Assignment: Identify every row that contains the string "евро", and copy each such row in full.
Top of Supplied material
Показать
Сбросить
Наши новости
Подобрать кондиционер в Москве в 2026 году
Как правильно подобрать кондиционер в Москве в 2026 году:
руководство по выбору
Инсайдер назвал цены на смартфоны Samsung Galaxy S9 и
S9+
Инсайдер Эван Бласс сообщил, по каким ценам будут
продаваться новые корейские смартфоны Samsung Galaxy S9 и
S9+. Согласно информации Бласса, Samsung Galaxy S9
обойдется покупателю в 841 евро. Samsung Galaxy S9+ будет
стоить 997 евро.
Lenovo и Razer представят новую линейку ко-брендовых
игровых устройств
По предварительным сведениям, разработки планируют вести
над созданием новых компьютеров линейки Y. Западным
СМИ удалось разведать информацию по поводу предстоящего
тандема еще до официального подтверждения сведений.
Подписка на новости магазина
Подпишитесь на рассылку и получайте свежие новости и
Bottom of Supplied material
Response area:
обойдется покупателю в 841 евро. Samsung Galaxy S9+ будет
стоить 997 евро.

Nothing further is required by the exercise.